Do we like the way this feels, or should I go with a more traditional look?

2 comments

Too Tumblr

July 16th, 2011 | Category: Life

So, I heard one too many times that my blog’s new template looked very “Tumblr.” I don’t have my own domain name to have my crazy project, this evolving memoir of mine, looking like a Tumblr site. I mean, I know the blog isn’t anything good now, not for a decent while, really, but still… it’s mine, my project. I’ve put years into this place, it’s mine. It’s not nothing, it’s something. At least, to me it’s something.

I’ll try changing this template, the parts that don’t work. The Italian comments and what-not.

3 comments

Tomorrow

July 15th, 2011 | Category: Life

Tomorrow, I’ll post something not awful tomorrow. My head just isn’t here, not that it’s ever totally here, but it’s less than enough here to write anything that’s worth anything. Not that anything I write is worth much.

No comments

Started writing

July 10th, 2011 | Category: Life

So, I tried writing, started writing, some flash fiction today, but it didn’t go anywhere. I just couldn’t, the words didn’t come bleeding out of me. I’m just not here, I’m so not here.

No comments

I don’t know

July 07th, 2011 | Category: Life

I don’t know what to write just now, I don’t think I have anything interesting in my head. Sometimes if I just start writing, something interesting spills out, but I don’t see that happening tonight. I’m not feeling very dynamic.
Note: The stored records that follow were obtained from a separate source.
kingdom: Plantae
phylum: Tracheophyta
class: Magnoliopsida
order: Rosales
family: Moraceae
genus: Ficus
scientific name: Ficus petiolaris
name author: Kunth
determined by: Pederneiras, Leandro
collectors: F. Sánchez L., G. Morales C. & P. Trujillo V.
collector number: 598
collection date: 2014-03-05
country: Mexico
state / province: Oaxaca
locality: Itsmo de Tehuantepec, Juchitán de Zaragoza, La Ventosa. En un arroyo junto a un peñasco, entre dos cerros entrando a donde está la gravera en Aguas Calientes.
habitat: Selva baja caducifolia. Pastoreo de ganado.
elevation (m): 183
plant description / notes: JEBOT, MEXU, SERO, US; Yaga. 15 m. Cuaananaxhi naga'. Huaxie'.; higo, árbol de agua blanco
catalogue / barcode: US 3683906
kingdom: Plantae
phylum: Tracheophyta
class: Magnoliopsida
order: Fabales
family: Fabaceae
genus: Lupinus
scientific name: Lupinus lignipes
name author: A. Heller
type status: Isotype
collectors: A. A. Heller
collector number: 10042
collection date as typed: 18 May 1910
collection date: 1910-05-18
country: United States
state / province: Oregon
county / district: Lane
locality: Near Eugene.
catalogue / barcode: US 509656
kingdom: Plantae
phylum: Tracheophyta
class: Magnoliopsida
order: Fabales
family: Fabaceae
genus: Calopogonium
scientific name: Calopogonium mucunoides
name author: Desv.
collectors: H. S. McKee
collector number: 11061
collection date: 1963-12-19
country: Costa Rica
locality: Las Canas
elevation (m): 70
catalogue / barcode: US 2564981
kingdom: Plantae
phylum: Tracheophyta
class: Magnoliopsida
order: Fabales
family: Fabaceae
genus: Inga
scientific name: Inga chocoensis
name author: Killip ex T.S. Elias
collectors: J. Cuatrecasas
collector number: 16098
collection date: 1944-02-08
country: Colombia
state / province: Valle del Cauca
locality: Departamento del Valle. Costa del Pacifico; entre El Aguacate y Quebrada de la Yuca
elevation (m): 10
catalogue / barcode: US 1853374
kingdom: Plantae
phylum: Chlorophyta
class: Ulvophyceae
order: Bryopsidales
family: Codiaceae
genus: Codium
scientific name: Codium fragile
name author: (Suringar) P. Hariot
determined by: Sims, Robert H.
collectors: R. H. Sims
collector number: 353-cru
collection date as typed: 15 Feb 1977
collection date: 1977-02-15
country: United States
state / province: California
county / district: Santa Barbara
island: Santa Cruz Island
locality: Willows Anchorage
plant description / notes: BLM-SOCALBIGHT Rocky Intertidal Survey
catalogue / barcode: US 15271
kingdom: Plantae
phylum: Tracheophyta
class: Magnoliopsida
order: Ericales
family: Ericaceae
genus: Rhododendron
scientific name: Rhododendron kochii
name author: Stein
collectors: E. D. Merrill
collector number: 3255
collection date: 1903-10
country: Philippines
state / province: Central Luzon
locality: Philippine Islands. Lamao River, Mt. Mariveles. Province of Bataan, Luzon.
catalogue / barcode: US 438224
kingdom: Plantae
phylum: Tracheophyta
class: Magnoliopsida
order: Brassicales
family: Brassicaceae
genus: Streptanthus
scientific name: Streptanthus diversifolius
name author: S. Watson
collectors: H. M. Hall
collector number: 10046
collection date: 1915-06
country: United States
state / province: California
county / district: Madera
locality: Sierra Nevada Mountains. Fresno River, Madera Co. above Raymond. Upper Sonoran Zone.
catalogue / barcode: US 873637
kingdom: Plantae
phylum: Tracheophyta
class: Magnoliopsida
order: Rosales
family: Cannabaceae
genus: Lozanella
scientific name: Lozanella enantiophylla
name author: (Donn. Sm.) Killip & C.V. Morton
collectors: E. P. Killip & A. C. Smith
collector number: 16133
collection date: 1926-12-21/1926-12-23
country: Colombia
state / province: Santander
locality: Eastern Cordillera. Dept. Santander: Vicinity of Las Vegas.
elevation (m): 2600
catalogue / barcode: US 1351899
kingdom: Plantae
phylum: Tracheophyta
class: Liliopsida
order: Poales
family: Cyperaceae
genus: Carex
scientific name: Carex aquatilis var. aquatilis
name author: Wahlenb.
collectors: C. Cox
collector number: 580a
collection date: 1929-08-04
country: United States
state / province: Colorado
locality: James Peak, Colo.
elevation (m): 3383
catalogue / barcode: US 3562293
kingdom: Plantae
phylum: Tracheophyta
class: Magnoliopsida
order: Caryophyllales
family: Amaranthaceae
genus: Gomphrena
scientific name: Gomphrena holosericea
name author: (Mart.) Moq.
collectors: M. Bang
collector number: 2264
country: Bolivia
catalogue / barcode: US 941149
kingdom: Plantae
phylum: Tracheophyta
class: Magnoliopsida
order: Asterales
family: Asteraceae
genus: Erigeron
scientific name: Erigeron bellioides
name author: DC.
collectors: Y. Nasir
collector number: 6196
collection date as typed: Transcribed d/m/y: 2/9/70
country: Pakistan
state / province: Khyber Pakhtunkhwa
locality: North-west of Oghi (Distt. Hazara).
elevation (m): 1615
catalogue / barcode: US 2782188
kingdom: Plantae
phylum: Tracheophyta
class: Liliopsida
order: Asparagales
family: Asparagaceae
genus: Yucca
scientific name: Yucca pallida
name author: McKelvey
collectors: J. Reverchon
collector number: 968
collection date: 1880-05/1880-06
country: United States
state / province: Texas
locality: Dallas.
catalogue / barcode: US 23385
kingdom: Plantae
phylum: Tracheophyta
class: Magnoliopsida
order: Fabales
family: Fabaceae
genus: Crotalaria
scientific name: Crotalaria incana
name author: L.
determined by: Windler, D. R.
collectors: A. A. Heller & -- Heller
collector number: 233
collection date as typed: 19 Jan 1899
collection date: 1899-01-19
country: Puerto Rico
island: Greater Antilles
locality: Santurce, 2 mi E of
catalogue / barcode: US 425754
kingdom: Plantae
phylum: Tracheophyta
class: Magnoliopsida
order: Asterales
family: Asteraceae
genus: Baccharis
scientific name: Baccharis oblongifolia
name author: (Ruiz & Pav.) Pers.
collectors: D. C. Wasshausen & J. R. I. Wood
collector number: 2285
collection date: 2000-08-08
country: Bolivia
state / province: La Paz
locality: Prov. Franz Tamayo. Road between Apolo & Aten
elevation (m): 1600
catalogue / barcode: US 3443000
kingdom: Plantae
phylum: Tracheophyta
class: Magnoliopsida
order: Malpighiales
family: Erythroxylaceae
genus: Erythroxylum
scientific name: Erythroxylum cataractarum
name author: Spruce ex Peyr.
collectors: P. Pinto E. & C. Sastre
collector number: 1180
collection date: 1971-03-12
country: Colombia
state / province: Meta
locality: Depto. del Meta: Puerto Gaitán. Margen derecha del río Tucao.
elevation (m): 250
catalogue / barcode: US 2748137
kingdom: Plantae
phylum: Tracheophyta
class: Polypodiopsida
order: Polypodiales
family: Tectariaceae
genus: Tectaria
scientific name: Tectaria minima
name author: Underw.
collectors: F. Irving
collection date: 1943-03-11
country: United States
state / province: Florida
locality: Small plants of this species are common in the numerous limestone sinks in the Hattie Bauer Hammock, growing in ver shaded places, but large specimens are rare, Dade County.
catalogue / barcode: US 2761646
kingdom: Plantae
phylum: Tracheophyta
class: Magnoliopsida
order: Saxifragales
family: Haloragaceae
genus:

I went to the mall, picked up some shirts at Express, one blood-red that’s a little shiny. I’m a big fan of shiny shirts.

I don’t know, my head’s somewhere else.

1 comment

We baked a cake

June 30th, 2011 | Category: Life

So, I get these ideas, just weird, maybe a little eccentric, ideas. Like, a few years ago I decided to try to see every After Dark Horrorfest horror movie, in the theater. I made it to seven of the eight. Then, a few weeks ago, the gun range thing. I don’t know, I guess I like creating a to-do, then doing it. I do things especially when the rest of my life feels out of my control, I grab at something I can control, I get a thing or do a thing, just to show myself that part of me still alive. It’s, I don’t know. I suddenly don’t feel like writing more.

Anyways, we baked a cake today. Lauren (my assistant) and my friend, Dani, did the baking, while I took a more supervisory role. It was fun, and created something.

Now, pictures…

Lauren prepares a mellow vanilla icing

Introducing... batter!

Law & Order: Special Cakes Unit

It looks like Dani’s interrogating Lauren for some kind of cake-related felony…

Dani and Daisy and Lauren and Flour

Dani, Lauren, and the finished cake... rendered in water colors

Sure, I dabble in water color painting… or I just bought Sketcher on the Mac App Store. One or the other.

We did a yellow cake with vanilla icing, topped with fresh strawberries. It came out really pretty, which is everything one wants. We all just want something pretty.

 

1 comment

Too screwed up

June 28th, 2011 | Category: Life

I’m too screwed up, and nervous, and lost, and alone right now. I’m so lost, so alone. I can’t think straight or write straight, or DO ANYTHING. I knew it’s all my fault, I accept that, no other way to see it. I’m a worthless waste. I ruin everything.

I won’t be writing.

No comments

Won’t say

June 24th, 2011 | Category: Life

I’m scared because I, this could be some really pretty, sweeping narrative. I have the skill, I know my craft well enough to paint this picture of  scared and lonely, but fuck it. I don’t feel pretty inside, I don’t have any pretty words to bleed, even if I cut both wrists wide open. She won’t say, “I love you! Come back to me,” so I’m scared. The drugs will hit me, and I’ll get sleepy, and nothing will feel beautiful, and maybe I won’t find my way back.

No comments

Post #667

June 22nd, 2011 | Category: Life

So, this is post #667, nothing evil about that. I’ve been writing here since… mid-2007, so the stretches that I haven’t written show in the numbers. Still, 667 posts isn’t an awful number. I’ve tried to not post garbage, which is why sometimes I write nothing at all. I don’t know where this post is going, I don’t know where this blog is going, I don’t know where I’m going. I don’t know. Who knows?